▶ [ENTRIES SUPPLIED]
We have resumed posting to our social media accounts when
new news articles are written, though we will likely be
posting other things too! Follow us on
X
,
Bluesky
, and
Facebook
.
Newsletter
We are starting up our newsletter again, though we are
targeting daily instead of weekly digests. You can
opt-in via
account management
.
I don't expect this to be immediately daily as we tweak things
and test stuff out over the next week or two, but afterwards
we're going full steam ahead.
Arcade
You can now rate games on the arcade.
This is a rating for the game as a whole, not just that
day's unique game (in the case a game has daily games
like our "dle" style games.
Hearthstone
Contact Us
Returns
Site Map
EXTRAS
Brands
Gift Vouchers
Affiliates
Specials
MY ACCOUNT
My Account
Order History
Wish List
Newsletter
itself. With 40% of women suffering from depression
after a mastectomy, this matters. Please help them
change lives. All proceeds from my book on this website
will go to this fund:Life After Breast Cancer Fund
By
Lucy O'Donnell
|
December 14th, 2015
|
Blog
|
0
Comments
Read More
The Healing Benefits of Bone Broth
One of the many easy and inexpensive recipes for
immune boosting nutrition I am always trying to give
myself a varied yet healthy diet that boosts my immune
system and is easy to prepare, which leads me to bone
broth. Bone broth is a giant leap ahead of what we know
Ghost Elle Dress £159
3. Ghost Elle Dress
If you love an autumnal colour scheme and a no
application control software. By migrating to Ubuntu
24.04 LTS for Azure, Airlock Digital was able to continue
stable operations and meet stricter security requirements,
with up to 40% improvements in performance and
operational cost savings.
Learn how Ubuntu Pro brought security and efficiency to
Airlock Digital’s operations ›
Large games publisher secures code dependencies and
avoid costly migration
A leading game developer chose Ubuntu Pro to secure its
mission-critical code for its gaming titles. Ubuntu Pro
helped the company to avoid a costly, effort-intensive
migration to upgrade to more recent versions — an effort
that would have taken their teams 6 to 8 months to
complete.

▶ [EXERCISE BRIEF] Copy out the rows above, swapping each "Ubuntu Pro" for "Ubuntu Advantage" and changing nothing else.

▶ [WRITTEN ANSWER]
We have resumed posting to our social media accounts when
new news articles are written, though we will likely be
posting other things too! Follow us on
X
,
Bluesky
, and
Facebook
.
Newsletter
We are starting up our newsletter again, though we are
targeting daily instead of weekly digests. You can
opt-in via
account management
.
I don't expect this to be immediately daily as we tweak things
and test stuff out over the next week or two, but afterwards
we're going full steam ahead.
Arcade
You can now rate games on the arcade.
This is a rating for the game as a whole, not just that
day's unique game (in the case a game has daily games
like our "dle" style games.
Hearthstone
Contact Us
Returns
Site Map
EXTRAS
Brands
Gift Vouchers
Affiliates
Specials
MY ACCOUNT
My Account
Order History
Wish List
Newsletter
itself. With 40% of women suffering from depression
after a mastectomy, this matters. Please help them
change lives. All proceeds from my book on this website
will go to this fund:Life After Breast Cancer Fund
By
Lucy O'Donnell
|
December 14th, 2015
|
Blog
|
0
Comments
Read More
The Healing Benefits of Bone Broth
One of the many easy and inexpensive recipes for
immune boosting nutrition I am always trying to give
myself a varied yet healthy diet that boosts my immune
system and is easy to prepare, which leads me to bone
broth. Bone broth is a giant leap ahead of what we know
Ghost Elle Dress £159
3. Ghost Elle Dress
If you love an autumnal colour scheme and a no
application control software. By migrating to Ubuntu
24.04 LTS for Azure, Airlock Digital was able to continue
stable operations and meet stricter security requirements,
with up to 40% improvements in performance and
operational cost savings.
Learn how Ubuntu Advantage brought security and efficiency to
Airlock Digital’s operations ›
Large games publisher secures code dependencies and
avoid costly migration
A leading game developer chose Ubuntu Advantage to secure its
mission-critical code for its gaming titles. Ubuntu Advantage
helped the company to avoid a costly, effort-intensive
migration to upgrade to more recent versions — an effort
that would have taken their teams 6 to 8 months to
complete.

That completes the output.